**本文抜粋:**
----------

PETボトルリサイクル推進協議会 広報誌 RING Vol.36

資源循環型社会形成を目指して

島根県松江市

(2017年11月6日取材)

 山陰のほぼ中央に位置する松江市は、人口約20.4万人。宍道湖と中海に面し、松江城を囲む堀川をはじめ大小の河川が縦横に走る「水の都」です。

24時間365日利用できるリサイクルステーション

 PETボトル・缶・びんの飲料容器は、1998年から常設のリサイクルステーション(以下RS)で分別収集を行っています。RSはスーパーマーケットや公民館、ごみ集積所横など約500箇所に設置されていて、24時間365日いつでも利用することができます。この収集方法は市民の生活に根付いており、「スーパーに行くときは、PETボトルやびんがないか、必ず確認して持っていくのが習慣になっています」と伊藤氏。
 協力店舗では飲料容器の収集を市のRSに一本化し、店舗が駐車場などのスペースを提供、市が収集用のカゴを設置しています。新規出店時に市へRS設置の依頼がきたり、店舗側がRSの設置場所を独自に整備してくれるケースもあるそうです。
 2016年からは、事業所の従業員が飲んだPETボトルなどもRSに出してほしいと呼びかけています。「これまでは家庭で出た飲料容器のみ受け入れていましたが、事業系一般廃棄物には可燃・不燃の区分しかなく資源化が難しいので、RSに出してもらうことで、少しでもリサイクル率を上げていきたい」と岩田氏。

----------

**記録データ:**
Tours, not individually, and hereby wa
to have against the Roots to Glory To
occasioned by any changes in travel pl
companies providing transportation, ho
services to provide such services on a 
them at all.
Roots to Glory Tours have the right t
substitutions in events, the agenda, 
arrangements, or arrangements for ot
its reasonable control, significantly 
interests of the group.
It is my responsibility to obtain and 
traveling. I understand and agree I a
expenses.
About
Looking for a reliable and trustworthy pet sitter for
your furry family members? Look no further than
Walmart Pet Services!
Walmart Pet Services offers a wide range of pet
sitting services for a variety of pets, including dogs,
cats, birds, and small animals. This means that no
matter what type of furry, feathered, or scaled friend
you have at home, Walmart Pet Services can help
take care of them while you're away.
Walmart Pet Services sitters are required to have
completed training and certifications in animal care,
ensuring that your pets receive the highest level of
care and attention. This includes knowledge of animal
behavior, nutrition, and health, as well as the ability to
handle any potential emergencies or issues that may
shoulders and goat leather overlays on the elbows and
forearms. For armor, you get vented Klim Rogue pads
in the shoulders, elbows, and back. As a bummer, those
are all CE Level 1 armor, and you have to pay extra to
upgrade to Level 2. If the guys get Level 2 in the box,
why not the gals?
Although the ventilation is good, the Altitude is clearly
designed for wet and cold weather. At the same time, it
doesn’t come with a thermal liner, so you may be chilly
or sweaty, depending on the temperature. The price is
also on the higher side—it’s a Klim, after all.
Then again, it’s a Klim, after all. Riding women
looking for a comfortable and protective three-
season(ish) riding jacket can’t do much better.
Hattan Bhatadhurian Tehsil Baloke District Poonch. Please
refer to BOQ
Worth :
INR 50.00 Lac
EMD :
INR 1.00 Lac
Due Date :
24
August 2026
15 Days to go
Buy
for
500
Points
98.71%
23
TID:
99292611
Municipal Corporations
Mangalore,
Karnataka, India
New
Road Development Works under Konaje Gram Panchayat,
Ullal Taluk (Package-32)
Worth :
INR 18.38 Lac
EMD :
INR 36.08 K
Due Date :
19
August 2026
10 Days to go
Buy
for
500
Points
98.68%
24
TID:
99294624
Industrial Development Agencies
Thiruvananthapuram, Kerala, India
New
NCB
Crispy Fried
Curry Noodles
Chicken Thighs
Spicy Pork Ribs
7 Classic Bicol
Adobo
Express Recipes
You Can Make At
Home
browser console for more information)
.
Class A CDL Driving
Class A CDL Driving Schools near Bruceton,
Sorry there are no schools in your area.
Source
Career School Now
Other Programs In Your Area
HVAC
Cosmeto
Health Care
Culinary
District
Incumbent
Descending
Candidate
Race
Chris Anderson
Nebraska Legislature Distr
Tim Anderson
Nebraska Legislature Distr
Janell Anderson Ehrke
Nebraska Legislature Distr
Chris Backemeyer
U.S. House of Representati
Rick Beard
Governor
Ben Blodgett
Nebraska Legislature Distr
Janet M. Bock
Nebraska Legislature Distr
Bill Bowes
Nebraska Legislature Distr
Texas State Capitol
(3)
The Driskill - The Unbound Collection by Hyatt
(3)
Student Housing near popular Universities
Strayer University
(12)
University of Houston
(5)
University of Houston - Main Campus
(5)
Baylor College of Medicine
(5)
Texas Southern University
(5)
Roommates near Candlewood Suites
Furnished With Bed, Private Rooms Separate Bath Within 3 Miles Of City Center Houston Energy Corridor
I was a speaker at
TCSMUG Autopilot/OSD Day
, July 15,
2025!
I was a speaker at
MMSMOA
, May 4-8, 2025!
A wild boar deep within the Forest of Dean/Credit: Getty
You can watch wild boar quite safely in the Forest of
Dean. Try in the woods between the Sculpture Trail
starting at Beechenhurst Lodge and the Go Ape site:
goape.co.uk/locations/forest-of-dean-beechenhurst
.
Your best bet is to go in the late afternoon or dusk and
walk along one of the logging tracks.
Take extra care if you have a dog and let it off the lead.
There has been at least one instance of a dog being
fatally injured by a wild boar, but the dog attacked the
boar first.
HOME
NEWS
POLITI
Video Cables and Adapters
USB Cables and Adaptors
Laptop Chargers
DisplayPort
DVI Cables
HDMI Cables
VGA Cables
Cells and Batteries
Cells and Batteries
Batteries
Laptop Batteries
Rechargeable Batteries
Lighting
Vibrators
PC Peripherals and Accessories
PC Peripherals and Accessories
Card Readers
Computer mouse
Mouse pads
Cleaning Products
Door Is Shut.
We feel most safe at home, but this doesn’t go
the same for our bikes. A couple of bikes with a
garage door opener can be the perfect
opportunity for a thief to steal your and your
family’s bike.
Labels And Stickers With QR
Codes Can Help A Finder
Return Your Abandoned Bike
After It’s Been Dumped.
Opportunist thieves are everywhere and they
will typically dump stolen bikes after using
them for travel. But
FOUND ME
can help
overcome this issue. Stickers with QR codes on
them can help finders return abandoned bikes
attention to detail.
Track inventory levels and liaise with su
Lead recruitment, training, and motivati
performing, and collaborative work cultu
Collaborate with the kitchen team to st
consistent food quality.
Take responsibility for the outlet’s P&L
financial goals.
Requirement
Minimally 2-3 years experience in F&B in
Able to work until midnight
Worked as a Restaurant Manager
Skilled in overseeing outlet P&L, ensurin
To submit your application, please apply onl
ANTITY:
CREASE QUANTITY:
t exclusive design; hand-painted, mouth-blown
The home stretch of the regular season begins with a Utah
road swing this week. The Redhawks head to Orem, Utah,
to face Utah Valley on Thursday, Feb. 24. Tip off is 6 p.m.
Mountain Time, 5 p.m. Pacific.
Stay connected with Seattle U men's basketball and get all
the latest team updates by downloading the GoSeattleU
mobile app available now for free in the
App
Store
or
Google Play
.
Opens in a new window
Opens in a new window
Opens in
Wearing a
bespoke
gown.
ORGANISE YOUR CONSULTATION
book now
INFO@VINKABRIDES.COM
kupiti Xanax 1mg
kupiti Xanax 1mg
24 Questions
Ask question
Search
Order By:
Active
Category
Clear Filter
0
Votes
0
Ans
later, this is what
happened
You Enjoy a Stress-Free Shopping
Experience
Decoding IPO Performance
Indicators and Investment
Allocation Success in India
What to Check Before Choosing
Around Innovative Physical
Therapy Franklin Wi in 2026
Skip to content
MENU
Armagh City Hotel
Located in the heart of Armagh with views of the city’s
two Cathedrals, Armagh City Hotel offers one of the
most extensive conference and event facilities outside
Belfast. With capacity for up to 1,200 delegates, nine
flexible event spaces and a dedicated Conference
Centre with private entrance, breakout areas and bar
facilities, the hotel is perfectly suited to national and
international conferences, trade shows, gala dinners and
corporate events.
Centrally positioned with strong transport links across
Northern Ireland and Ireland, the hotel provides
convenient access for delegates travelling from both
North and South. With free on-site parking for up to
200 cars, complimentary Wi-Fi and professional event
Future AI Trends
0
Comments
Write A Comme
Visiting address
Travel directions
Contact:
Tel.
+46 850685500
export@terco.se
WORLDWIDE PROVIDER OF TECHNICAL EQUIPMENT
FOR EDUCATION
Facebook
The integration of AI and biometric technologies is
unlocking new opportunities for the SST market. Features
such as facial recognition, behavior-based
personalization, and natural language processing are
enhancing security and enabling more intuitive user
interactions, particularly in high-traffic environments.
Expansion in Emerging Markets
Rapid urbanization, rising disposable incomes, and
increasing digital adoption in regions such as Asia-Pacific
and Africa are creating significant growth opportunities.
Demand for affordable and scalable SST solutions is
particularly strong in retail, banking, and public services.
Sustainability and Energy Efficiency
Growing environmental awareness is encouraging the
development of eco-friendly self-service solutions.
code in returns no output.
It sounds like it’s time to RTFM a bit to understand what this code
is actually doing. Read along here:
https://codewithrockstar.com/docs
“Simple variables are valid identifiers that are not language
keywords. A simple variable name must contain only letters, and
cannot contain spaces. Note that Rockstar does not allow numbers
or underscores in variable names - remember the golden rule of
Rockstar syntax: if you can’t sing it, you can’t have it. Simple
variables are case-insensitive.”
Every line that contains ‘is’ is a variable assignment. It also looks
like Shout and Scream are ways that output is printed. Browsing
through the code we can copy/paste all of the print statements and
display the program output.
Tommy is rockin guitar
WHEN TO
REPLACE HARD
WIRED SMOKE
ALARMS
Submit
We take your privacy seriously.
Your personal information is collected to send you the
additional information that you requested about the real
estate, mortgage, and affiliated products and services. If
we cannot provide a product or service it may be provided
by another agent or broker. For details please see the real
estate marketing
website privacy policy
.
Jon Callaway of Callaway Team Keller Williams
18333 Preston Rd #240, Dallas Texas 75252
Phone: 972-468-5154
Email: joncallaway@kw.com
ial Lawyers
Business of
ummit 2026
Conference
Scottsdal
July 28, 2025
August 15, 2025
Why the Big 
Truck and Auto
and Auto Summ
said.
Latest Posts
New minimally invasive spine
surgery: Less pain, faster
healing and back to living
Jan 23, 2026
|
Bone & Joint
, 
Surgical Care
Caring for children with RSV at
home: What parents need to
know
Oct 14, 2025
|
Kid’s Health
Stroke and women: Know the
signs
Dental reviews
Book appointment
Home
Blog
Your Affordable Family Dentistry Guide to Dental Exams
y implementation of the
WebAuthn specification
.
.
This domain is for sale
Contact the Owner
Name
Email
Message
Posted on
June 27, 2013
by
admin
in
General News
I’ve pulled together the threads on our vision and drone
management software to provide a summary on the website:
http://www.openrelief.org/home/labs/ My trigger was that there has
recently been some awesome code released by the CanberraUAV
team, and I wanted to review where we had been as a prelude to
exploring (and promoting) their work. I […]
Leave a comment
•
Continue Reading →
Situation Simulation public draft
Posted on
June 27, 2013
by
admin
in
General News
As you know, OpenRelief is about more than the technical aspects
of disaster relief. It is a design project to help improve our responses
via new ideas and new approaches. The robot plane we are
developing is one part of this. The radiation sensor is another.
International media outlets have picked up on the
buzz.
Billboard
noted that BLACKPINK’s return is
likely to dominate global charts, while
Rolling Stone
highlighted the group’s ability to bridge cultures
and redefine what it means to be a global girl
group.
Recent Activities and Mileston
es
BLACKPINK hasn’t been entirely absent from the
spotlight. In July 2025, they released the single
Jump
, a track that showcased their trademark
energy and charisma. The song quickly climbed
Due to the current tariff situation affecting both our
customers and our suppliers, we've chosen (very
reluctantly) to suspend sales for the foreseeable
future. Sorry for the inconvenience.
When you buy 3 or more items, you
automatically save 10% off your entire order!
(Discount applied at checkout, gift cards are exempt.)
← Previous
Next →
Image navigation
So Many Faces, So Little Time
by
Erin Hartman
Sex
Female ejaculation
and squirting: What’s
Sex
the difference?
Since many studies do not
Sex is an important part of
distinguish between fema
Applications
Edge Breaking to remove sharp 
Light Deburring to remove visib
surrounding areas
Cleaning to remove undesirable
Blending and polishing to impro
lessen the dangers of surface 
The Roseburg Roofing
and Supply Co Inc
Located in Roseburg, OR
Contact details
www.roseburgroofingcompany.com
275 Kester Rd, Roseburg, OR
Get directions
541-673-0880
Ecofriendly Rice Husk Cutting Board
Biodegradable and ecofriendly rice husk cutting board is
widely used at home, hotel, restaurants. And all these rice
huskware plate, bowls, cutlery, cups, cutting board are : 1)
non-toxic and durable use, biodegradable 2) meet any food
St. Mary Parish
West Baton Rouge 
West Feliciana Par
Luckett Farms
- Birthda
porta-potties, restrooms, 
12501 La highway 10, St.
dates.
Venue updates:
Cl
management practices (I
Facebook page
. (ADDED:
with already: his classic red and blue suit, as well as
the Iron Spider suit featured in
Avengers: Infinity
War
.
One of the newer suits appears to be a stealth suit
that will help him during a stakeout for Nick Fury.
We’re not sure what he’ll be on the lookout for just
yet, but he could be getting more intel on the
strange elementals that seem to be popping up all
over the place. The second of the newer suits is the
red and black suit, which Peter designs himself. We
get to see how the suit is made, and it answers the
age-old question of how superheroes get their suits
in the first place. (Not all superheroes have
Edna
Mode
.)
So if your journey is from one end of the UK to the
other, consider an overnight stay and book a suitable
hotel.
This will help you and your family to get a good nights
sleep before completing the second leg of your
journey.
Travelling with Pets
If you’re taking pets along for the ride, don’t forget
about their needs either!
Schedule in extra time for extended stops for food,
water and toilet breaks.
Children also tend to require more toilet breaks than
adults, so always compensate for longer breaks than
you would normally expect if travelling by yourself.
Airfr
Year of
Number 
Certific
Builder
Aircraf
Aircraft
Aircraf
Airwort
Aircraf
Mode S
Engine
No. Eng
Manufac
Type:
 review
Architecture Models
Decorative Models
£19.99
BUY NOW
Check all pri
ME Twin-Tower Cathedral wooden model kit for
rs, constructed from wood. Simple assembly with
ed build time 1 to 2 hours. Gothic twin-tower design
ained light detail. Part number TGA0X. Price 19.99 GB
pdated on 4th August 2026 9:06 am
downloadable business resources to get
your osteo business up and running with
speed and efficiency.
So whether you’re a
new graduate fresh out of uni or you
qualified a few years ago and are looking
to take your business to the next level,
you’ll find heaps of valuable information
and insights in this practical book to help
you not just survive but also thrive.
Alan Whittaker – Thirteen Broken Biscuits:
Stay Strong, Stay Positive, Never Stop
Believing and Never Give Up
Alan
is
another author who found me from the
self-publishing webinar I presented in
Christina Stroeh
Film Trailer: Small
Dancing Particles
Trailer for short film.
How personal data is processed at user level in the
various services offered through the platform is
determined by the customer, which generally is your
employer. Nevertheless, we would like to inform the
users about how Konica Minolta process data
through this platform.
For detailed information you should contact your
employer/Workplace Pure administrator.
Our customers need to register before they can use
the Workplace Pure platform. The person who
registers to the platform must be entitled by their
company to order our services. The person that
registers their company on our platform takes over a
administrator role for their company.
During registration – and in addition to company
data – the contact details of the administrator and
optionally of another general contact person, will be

----------

**理解度チェック:**
A – 松江市の記事から、次の一文を英語に訳してください。「RSはスーパーマーケットや公民館、ごみ集積所横など約500箇所に設置されていて、24時間365日いつでも利用することができます。」
B – 松江市の記事によると、市が2016年から事業所の従業員の飲んだPETボトルなどもRSに出すよう呼びかけているのはなぜですか。1〜3文で説明してください。
記録と本文抜粋の間に関連はありません。

**課題別解答:**
A – The RSs are installed at about 500 locations, including supermarkets, community centers, and spots next to garbage collection points, and they can be used at any time, 24 hours a day, 365 days a year.

B – 事業系一般廃棄物には可燃・不燃の区分しかなく、資源化が難しいためです。そこでRSに出してもらい、リサイクル率を少しでも上げることを狙っています。